The500 Cities Project was launched in 2015 (with an updated data release in 2017) by the Robert Wood Johnson Foundation and the Centers for Disease Control and Prevention (CDC) in partnership with the CDC Foundation. The project provides city- and census-tract-level data for three categories of indicators throughout the 500 largest cities in the US: (1) Health Outcomes, (2) Unhealthy Behaviors, and (3) Preventive Service Use. The project’s goal is to provide public health departments, professionals, and organizations (including hospital systems) large-scale, local-level data to help identify emerging health problems and inform targeted community health improvement interventions.
The 500 Cities Project data can help us identify neighborhoods with unique needs.
Prior to the 500 Cities Project, city- and county-level data had been available, but large-scale neighborhood (census tract) data were not available to guide targeted public health interventions to smaller subgroups within a city. Now, local health departments can use the 500 Cities Project data to identify neighborhoods with unique needs. For example, those with high diabetes rates can be targeted for diabetes prevention and management programs. Also, because the 27 indicators in the dataset are consistent across the 500 cities, both individual cities and groups of cities can use the data to plan community health promotion efforts.
However, there are important limitations to the dataset.
Because sufficient primary data are not available for every neighborhood, hyper-localized numbers in the 500 Cities dataset are actually small-area estimates, calculated using statistical data modeling. In other words, more reliable data from a larger population (e.g. state level) are used to infer conclusions about a smaller population (e.g. neighborhood), and these are built into a statistical model for calculation of neighborhood-level numbers.

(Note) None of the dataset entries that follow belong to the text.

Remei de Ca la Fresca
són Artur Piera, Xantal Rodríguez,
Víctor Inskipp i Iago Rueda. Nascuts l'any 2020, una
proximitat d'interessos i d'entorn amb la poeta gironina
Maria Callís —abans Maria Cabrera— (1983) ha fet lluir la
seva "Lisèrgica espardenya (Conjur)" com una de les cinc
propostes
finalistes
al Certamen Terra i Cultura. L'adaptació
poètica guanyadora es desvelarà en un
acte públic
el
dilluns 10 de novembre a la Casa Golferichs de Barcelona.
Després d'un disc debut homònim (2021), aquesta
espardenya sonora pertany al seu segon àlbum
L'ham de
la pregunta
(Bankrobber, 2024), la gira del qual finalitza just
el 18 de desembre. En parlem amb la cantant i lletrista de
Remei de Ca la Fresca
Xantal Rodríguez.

Generally, small-area estimates are helpful for “telling a story” about communities and neighborhoods. However, users of these data must remember that they are estimates with potential for large margins of error, rather than actual data counts from the neighborhood. Additionally, the 500 Cities data should not be used to measure impact of a community intervention because local health promotion programming is not incorporated into statistical models. Users might be tempted to look at the diabetes rates from the 500 Cities data over time to determine whether their diabetes management programming is effective, but the data cannot realistically explain whether any change in diabetes rates resulted from a particular program.
No large-scale datasets are perfect.
At the end of the day, no large-scale datasets are perfect; there are always limitations. Access to data at the local level is invaluable for creating and implementing targeted health promotion interventions. The key to smart use of large-scale data is understanding existing limitations and taking them into consideration when interpreting and acting upon results. We recommend pairing large-scale, publicly-available data with primary data and/or qualitative data -- collected at the local level -- to provide a more comprehensive picture of community health needs in a particular neighborhood.